Wagenknecht berief sich auf Angaben des Statistischen Bundesamtes auf eine Anfrage, die sie im Bundestag gestellt hatte. Sie hat nach ihrem Austritt aus der Linken in diesem Jahr die Partei Bündnis Sahra Wagenknecht gegründet, die auch bei der Landtagswahl in Thüringen im September antreten will.

"Lohnabstandsgebot eklatant verletzt"

Aus Thüringen sei in den vergangenen Jahren "viel zu wenig Druck für bessere Löhne" gekommen. "Das wichtige Lohnabstandsgebot wird eklatant verletzt, wenn so viele unter 14 Euro bleiben". Niedriglöhne würden das Arbeitskräfteproblem befördern und die Gesellschaft belasten, erklärte Wagenknecht. "Wir brauchen einen Mindestlohn von mindestens 14 Euro." Damit könnten auch die Steuer- und Beitragszahler in Thüringen entlastet werden. Der Mindestlohn in Deutschland war zu Jahresbeginn auf 12,41 Euro erhöht worden.

Die Mindestlohn-Forderung von Wagenknecht liege noch einen Euro unter der der Linken, die sich für 15 Euro pro Stunde einsetze, sagte Grosse-Röthig. Zudem habe Thüringens rot-rot-grüne Regierung zusammen mit anderen Landesregierungen mit Linke-Beteiligung in den vergangenen Jahren insgesamt drei Vorstöße im Bundesrat unternommen, um die Hürden für Allgemeinverbindlichkeitserklärungen von Tarifverträgen zu senken. "Das würde für mehr Tarifbindung gerade in Ostdeutschland sorgen", sagte die Chefin der Thüringer Linken der dpa. "Leider gab es dafür in der Länderkammer keine Mehrheiten." Grosse-Röthig verwies zudem auf die Thüringer Diskussion über eine Regelung, nach der Unternehmen, die bei der Vergabe öffentlicher Aufträge zum Zuge kommen wollen, nicht nur Mindestlohn, sondern noch einen Zuschlag von 1,50 Euro pro Stunde zahlen sollen.

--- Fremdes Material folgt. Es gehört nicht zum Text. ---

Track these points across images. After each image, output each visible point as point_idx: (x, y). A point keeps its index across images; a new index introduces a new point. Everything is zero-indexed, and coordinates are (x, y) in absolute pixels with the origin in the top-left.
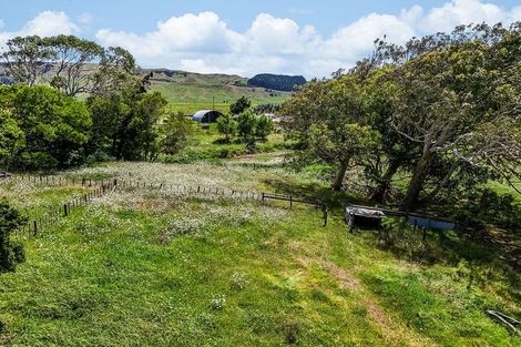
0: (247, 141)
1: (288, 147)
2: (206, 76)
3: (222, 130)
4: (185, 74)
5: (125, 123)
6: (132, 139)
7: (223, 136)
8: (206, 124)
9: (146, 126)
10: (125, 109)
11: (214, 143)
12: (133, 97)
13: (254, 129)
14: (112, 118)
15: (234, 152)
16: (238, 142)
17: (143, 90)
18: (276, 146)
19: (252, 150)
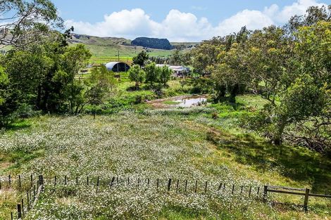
0: (154, 87)
1: (186, 92)
2: (102, 38)
3: (133, 78)
4: (89, 37)
5: (49, 76)
6: (57, 91)
7: (134, 84)
8: (117, 74)
9: (71, 79)
10: (48, 61)
11: (127, 90)
12: (56, 50)
13: (158, 78)
14: (35, 71)
15: (146, 98)
16: (147, 88)
17: (65, 44)
18: (176, 91)
19: (159, 94)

Jeder Vierte mit Stundenlohn unter 14 Euro

Nach den Angaben des Statistischen Bundesamtes, das eine Verdiensterhebung im April 2023 zugrunde legte, bekamen in Thüringen 16,5 Prozent der Beschäftigten einen Bruttostundenlohn von unter 13 Euro, 25,8 Prozent von unter 14 Euro. Thüringen lag damit allerdings nur geringfügig unter dem Durchschnittswerten der neuen Bundesländer insgesamt, deutlicher aber unter den Werten beispielsweise im Nachbarland Sachsen.

Im Schnitt der neuen Länder bekamen nach den Daten des Bundesamtes 16,1 Prozent der Beschäftigten einen Bruttostundenlohn unter 13 Euro, in Sachsen 15,2 Prozent. 25,0 Prozent erhielten im Ost-Durchschnitt unter 14 Euro, in Sachsen 24,1 Prozent. Knapp zwei Drittel der Beschäftigten in Ostdeutschland lagen danach unter 20 Euro beim Bruttostundenverdienst. Betrachtet wurden laut Bundesamt abhängige Beschäftigungsverhältnisse von Arbeitnehmerinnen und Arbeitnehmern.